Wednesday, July 9, 2008

From Documents to Data: More Change on Securities Mosaic

Okay, let's get the good stuff out of the way first. Yesterday, I mentioned that we had added our vast, classified repository of Risk Factors data to Securities Mosaic. In the same spirit of excitement and abundance, I can report this morning that we have also made a number of other significant new changes to the Securities Mosaic website in the past few days. Here is the rundown.

1) Enhanced Exhibits Search – Now, dual text searching (for exhibit labels and full text) give legal professionals incredibly granular and precise access to language from hundreds of different kinds of contracts and agreements

2) New Section Searching on the All SEC Filings page – New Section Search categories for Financial and Accounting Information and for Prospectus Information make available 16 new filing sections for internal text searches. We will be adding these sections to Item Extractor later this summer.

3) Expanded News Archive on Securities Mosaic
– Expands archives of all of our Securities Mosaic News and Current Awareness alerts to include the last six months (rather than the previous 10 alerts).

As with Risk Factors Search, the enhanced Exhibits Search and the New Section Search are of special interest. Both are like the sliders on a Google Map - they give you the power to quickly zoom in on data landscapes and isolate detail in the data that would otherwise be inaccessible or, at a minimum, take hours to locate.
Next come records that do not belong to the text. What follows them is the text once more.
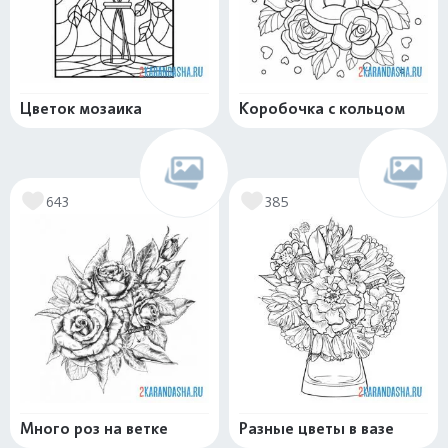
Цветок мозаика
Коробочка с кольцом
643
385
Много роз на ветке
Разные цветы в вазе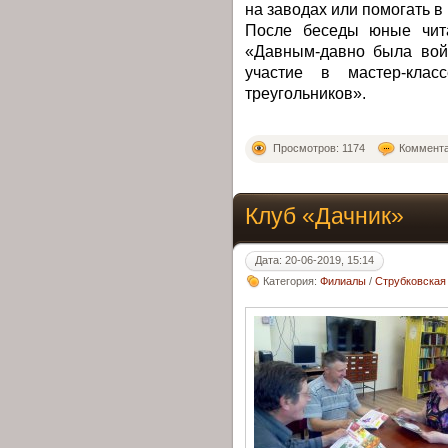
на заводах или помогать в
После беседы юные чита
«Давным-давно была вой
участие в мастер-кла
треугольников».
Просмотров: 1174
Коммента
Клуб «Дачник»
Дата: 20-06-2019, 15:14
Категория:
Филиалы
/
Струбковская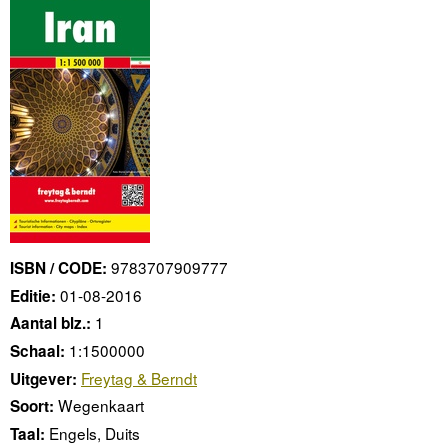
9783707909777
ISBN / CODE:
01-08-2016
Editie:
1
Aantal blz.:
1:1500000
Schaal:
Freytag & Berndt
Uitgever:
Wegenkaart
Soort:
Engels, Duits
Taal:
These enhancements to Securities Mosaic all extend and deepen the trend toward research organized around data extracted from documents. The documents themselves have become almost irrelevant, not because they are not appropriate vehicles for some kinds of data presentation, but because they are a variable now, not a given. In many legal research and legal practice contexts, the information in documents is best delivered to the practitioner via a data-rich search environment in which the document itself is irrelevant. Expect this trend to continue and, indeed, to accelerate.